- The Washington Times - Thursday, August 18, 2005

To paraphrase Dr. Johnson on the subject of second marriages, what the world witnesses in Gaza is a triumph of hope over experience.

Again the Israelis are pulling back, much as they did after the Oslo Accords of 1993. And again the withdrawal is supposed to be the first step toward peace with an Arab neighbor, this time a nascent Palestinian state.

It’s not the first time. Back in the 1990s, the Israelis agreed to pull out of Gaza on the Mediterranean and Jericho on the West Bank in return for promises of peace. Yasser Arafat’s Palestine Liberation Organization was to recognize Israel’s right to exist, control its own crazies and punish disturbers of the peace. We all know how that turned out.

Alas, the whole, carefully assembled house of cards collapsed. Instead of peace coming stage by stage, war did. The anticlimax of the whole process came at Camp David, when Israel’s Ehud Barak proposed a Palestinian state that would consist of Gaza, almost all the West Bank and a share of Jerusalem to boot. Arafat left without making a counteroffer. It was clear he had decided instead to launch a second intifada, and suicide bombings soon were the new vogue.

Not till another informal but bloody war was fought, and the Israelis began building their wall — excuse me, Security Barrier — did an uneasy tension begin to supplant the violence. Now the Israelis are taking another unilateral step in hopes of imposing a peace. Or at least a breathing spell. For the dazzling dreams of Oslo are not only long gone but almost forgotten.

But the Israelis press ahead anyway, despite opposition from settlers and their louder supporters, and those who believe Israel making concessions without getting something tangible in return will lead not to peace but the next war. By something tangible, they mean break-up of terrorist organizations like Hamas, which now competes with the Palestinian Authority.

There is no sign Hamas is at all weakening; on the contrary, it appears to be growing stronger. And it may grow stronger still after this latest Israeli withdrawal, which it will hail as a great victory achieved by its force.

As for the majority of Israelis who favor the pullout, they have little but hope on their side — and one other, maybe decisive factor: Arafat isn’t around anymore to talk peace while simultaneously waging a not-so-secret war.

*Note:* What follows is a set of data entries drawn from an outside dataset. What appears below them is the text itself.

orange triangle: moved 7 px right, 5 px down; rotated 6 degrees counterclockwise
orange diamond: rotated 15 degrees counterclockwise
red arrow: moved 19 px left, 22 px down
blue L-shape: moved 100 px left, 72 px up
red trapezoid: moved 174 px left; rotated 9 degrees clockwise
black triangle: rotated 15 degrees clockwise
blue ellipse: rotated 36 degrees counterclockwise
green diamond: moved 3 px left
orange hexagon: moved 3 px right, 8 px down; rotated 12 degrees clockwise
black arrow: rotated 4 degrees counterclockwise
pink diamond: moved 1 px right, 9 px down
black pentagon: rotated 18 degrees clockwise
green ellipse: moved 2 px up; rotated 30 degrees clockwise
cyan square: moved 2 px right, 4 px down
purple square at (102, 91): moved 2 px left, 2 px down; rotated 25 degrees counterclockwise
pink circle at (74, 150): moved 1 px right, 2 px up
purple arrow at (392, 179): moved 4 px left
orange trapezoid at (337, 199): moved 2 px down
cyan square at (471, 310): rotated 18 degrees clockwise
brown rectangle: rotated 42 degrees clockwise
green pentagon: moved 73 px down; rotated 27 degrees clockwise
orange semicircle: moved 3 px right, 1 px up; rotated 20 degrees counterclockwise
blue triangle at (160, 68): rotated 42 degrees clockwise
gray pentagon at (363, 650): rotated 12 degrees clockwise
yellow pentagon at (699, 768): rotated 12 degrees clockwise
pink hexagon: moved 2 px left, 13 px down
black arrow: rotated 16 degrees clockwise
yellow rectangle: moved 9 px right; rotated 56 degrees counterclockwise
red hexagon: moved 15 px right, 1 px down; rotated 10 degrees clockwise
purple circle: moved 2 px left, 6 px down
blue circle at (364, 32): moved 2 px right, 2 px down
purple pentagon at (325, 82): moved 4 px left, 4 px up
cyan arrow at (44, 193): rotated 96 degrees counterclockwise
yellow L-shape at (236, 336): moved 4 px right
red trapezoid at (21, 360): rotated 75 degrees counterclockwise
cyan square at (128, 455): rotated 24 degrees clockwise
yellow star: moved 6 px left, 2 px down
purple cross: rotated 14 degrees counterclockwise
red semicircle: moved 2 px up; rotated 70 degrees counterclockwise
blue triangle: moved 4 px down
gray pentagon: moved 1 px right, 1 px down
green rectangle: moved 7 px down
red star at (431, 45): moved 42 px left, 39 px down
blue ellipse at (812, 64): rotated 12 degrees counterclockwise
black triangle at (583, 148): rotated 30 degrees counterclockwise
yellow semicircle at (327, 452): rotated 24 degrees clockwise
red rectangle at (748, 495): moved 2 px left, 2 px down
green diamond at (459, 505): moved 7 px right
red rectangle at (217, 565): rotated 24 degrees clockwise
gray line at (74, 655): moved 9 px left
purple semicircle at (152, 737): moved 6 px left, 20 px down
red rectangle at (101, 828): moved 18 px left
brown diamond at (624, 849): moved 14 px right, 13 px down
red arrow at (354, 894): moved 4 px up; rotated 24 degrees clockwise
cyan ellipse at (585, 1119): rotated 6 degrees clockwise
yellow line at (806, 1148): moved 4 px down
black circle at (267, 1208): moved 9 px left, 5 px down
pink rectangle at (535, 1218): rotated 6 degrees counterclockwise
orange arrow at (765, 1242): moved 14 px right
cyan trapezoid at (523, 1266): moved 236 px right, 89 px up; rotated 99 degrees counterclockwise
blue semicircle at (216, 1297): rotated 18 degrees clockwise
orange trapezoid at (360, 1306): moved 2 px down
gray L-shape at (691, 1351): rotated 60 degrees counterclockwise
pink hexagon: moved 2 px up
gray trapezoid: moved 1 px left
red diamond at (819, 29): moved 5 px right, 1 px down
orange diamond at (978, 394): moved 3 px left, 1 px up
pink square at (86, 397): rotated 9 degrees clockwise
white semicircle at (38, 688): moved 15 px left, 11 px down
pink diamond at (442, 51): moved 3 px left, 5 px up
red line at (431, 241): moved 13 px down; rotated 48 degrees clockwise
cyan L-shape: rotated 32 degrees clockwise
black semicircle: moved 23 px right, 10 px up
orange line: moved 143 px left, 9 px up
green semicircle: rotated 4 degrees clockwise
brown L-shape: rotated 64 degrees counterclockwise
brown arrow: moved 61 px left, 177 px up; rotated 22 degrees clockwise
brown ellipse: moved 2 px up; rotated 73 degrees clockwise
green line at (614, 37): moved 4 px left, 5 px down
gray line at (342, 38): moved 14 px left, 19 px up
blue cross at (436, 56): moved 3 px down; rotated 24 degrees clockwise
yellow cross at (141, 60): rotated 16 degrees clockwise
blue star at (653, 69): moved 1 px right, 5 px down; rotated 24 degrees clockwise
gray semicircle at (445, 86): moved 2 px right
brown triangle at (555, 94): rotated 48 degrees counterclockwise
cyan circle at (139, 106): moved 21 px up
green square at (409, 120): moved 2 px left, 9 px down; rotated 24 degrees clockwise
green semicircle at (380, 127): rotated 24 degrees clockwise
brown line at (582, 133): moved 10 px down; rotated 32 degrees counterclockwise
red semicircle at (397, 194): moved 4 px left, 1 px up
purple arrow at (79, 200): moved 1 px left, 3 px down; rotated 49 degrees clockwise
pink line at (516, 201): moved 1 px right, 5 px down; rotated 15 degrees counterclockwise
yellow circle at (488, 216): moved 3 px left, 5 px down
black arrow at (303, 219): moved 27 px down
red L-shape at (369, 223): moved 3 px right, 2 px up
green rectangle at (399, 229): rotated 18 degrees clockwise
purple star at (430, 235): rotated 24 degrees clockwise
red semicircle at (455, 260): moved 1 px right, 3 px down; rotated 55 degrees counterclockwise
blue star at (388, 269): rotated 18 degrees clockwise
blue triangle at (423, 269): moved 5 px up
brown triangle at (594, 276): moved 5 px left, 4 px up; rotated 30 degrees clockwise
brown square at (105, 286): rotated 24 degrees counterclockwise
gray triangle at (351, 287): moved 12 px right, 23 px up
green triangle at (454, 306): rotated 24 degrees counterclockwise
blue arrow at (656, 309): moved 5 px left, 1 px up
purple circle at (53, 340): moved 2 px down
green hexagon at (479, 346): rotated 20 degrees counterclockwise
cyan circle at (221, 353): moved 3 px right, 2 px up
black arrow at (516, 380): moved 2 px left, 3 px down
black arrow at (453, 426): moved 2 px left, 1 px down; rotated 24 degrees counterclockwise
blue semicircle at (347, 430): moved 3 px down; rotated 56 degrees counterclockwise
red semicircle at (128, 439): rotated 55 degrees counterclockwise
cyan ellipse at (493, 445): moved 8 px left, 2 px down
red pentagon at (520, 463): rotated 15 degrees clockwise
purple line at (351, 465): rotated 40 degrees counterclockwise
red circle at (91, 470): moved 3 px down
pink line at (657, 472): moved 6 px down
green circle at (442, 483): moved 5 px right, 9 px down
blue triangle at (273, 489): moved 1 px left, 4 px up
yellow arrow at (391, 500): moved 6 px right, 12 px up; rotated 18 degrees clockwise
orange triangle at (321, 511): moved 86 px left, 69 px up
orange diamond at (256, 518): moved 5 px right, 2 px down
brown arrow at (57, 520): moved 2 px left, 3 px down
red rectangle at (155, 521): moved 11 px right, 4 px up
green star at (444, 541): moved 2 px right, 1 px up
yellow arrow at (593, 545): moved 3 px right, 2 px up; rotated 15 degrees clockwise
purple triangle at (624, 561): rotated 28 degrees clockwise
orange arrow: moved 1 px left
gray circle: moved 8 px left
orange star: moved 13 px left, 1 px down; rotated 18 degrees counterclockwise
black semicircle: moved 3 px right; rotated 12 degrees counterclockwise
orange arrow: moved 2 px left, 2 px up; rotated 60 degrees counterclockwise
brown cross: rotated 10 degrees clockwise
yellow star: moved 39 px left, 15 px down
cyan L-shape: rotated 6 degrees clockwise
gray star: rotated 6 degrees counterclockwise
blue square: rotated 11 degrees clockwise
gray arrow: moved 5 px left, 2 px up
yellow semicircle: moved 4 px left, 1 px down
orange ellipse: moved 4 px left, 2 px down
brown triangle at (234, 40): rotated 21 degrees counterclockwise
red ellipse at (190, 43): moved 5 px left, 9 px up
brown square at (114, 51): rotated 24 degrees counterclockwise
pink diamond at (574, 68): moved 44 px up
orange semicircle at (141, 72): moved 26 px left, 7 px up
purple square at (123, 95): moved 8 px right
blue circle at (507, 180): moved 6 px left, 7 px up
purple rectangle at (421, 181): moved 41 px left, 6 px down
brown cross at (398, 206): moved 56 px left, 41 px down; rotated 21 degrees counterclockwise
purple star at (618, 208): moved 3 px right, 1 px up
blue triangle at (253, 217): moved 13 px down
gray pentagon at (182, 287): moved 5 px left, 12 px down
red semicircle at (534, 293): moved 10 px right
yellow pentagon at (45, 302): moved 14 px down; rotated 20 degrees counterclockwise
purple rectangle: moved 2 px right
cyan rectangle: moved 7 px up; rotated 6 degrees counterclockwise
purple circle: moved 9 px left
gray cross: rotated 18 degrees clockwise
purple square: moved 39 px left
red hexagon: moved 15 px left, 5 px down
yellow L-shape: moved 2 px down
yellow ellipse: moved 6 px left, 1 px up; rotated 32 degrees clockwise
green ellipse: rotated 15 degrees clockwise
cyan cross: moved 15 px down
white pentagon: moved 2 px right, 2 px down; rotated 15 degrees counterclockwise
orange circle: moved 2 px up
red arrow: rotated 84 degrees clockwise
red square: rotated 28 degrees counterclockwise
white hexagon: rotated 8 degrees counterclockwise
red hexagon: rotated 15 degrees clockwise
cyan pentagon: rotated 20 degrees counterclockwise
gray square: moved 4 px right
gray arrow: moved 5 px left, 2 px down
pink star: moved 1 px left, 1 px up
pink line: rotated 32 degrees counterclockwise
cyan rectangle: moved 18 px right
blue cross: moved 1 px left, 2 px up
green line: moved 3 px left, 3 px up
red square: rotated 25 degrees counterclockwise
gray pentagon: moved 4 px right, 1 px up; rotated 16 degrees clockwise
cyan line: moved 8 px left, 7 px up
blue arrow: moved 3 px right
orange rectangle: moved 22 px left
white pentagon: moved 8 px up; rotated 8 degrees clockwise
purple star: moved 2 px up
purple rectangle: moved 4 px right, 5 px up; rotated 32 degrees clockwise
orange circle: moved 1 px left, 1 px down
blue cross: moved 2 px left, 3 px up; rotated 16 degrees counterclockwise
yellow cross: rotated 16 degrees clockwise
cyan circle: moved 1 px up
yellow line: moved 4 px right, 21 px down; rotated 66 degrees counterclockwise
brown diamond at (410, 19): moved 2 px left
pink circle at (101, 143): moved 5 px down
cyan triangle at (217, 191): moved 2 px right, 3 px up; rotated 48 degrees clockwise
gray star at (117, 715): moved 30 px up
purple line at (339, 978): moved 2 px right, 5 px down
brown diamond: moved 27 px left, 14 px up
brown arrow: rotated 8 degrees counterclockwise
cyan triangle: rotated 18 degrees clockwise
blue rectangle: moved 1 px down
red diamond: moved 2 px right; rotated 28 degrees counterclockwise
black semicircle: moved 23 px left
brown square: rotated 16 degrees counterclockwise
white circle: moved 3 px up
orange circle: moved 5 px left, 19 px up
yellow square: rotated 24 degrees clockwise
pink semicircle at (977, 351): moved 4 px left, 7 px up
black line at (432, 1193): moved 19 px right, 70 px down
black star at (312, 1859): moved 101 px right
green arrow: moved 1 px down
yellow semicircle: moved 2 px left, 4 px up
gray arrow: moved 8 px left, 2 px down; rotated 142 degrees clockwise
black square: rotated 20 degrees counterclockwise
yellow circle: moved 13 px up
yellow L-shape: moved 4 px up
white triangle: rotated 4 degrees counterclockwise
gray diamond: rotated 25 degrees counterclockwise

Besides, defending the settlements in the Gaza Strip has steadily drained the Israeli military, Israeli morale in general and the peaceful Arab residents of the Strip, who must negotiate a series of humiliating checkpoints just to travel a few miles.

Ariel Sharon, certainly no peacenik, has again proven a pragmatist and chooses to withdraw to more defensible borders. This won’t be the first time he has dismantled Israeli settlements; a younger Arik Sharon was the commander in charge of moving his fellow Israelis out of Sinai to make peace with Egypt. But then he was dealing with a foreign government, not a collection of militias like those maneuvering for control of Gaza as the Israelis leave it to its uncertain fate.

A stable, democratic state in the Mideast can arise out of intramural rivalries. Only the historians may now pay much attention to modern Israel’s own origins, and remember that in 1948 David Ben-Gurion’s fledgling government was challenged by at least a couple of guerrilla movements — including outright terrorists like the Stern Gang plus Menachem Begin’s Irgun, not wholly innocent of terrorist outrages itself.

There were those back then who urged Ben-Gurion to govern in tandem with the Jewish militias, allowing them their own military units and zones of operation. He would have none of it. A state, Israel’s first premier understood, must have only one army. Even at the cost of a brief but shocking civil war, Israel’s founding father put down Begin’s challenge.

Now much the same challenge confronts Mahmoud Abbas, the putative leader of a new Palestinian state. What happens in the next few days as the Israelis move out their own diehards may be dramatic but it will matter less than what happens in the next few months, or even years, as Mahmoud Abbas tries to assert his authority over Hamas. This will determine whether he presides over a Palestinian state or a state of confusion.

Paul Greenberg is a nationally syndicated columnist.